▸ What the task asks: Report how many lines of the material below contain the string "Sukienki". Give only the number.

+++++

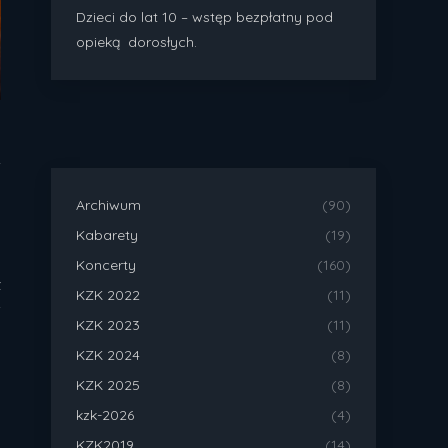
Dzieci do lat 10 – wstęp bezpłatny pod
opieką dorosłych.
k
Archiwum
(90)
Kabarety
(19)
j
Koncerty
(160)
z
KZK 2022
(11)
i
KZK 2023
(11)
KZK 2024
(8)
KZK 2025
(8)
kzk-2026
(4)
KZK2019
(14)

+++++

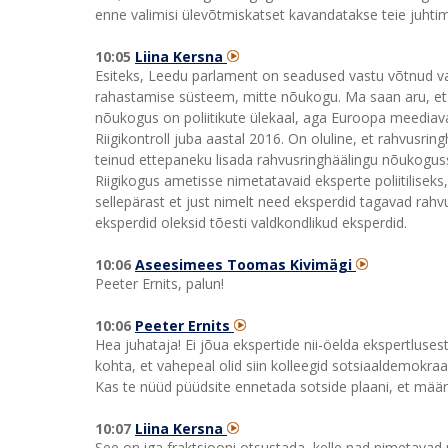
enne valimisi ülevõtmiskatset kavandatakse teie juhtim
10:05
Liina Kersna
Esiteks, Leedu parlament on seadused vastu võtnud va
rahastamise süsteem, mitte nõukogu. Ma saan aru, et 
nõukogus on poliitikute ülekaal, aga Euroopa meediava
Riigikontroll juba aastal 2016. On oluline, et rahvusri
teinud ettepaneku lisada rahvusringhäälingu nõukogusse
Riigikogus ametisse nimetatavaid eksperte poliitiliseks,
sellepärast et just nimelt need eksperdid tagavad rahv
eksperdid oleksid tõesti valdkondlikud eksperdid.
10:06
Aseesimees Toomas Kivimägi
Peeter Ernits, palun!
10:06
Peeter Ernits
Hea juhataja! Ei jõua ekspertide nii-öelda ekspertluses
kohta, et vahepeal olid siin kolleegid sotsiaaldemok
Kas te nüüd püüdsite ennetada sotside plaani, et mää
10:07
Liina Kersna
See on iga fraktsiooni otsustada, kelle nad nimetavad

+++++

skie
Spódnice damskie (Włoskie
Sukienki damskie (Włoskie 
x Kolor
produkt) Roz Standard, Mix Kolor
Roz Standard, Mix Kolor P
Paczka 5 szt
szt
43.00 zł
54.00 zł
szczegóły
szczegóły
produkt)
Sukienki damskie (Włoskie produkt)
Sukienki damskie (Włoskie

+++++

▸ Result of this exercise: 3